Issues of cohesion aside, I still found Assassin’s Creed III fundamentally enjoyable to play. Story missions that focus on eavesdropping on enemy conversations or chasing enemies through the streets can be unforgiving and frustrating, but there’s generally a good variety to them, and the free-flowing, kinetic combat system, while mostly familiar, is still as brutal and satisfying as ever. As you might expect from the radical change in location, Assassin’s Creed III is a much different-looking game than its predecessors, and while there are frame-rate and pop-in issues, it can be an intermittently gorgeous game, with its heavy weather effects and the open wilderness standing out as particular highlights.

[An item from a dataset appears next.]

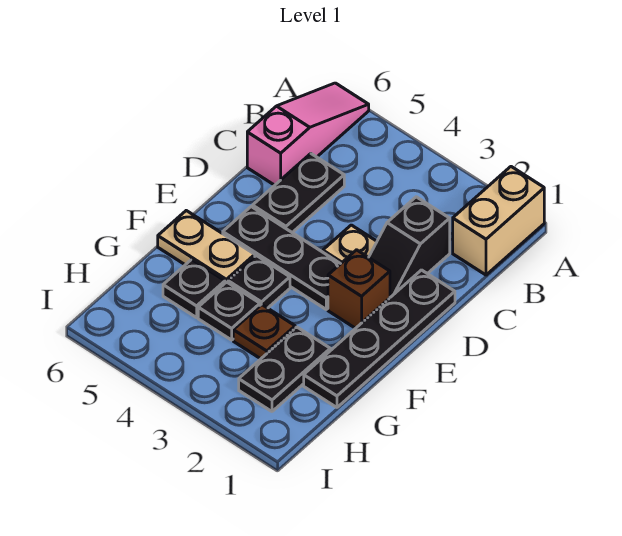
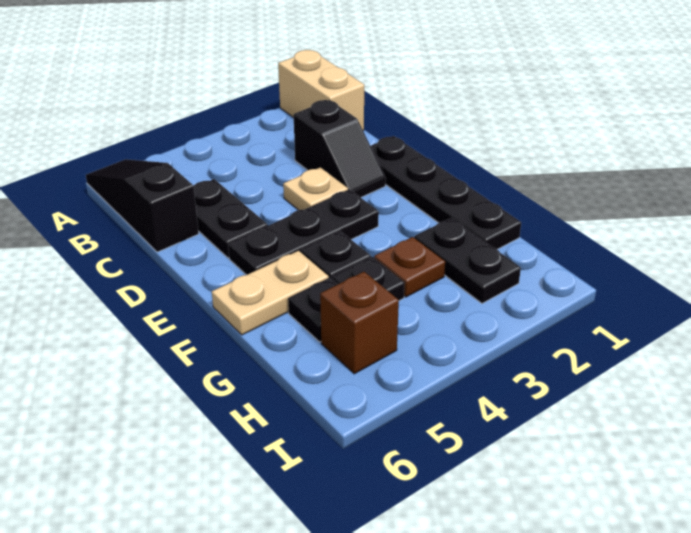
pink 1x3 slope [247,83,369,185] -> black 1x3 slope [86,159,199,252]
brown 1x1 brick [328,250,390,328] -> brown 1x1 brick moved to [320,272,399,374]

The unique Assassin’s Creed multiplayer first introduced in Brotherhood continues to get refined in Assassin’s Creed III. Previously contextualized as a training simulation to help Templar soldiers fight the assassins on their own terms, Abstergo has brazenly taken its Animus project mainstream, selling it to the public as the next big gaming system through a series of convincingly phony live-action advertisements that you unlock as you level up. Some minor gameplay tweaks have been made, such as adding audio cues to let you know when you’ve got line-of-sight on your target or when your hunter has line-of-sight on you. In addition to the returning suite of high-tension player-versus-player modes, there’s a new co-op mode called Wolf Pack, where four players team up against a series of increasingly wily AI targets while a countdown clock limits your progression to the next target. It’s the Assassin’s Creed version of wave-based survival, and it can be fun, and less stressful than the PvP, though like most Horde modes, you’ll want to assemble a familiar group if you really want to succeed.

Assassin’s Creed III is a step up from last year’s Assassin’s Creed: Revelations, which saw Ezio’s story overstay its welcome and made some major miscalculations with its new mechanics, but it’s still not Assassin’s Creed at its finest. It's successful at establishing a whole new world and cast of characters, and tailoring the gameplay to match that setting, which is no small feat, even if the puzzle pieces don’t fit together as well as they could.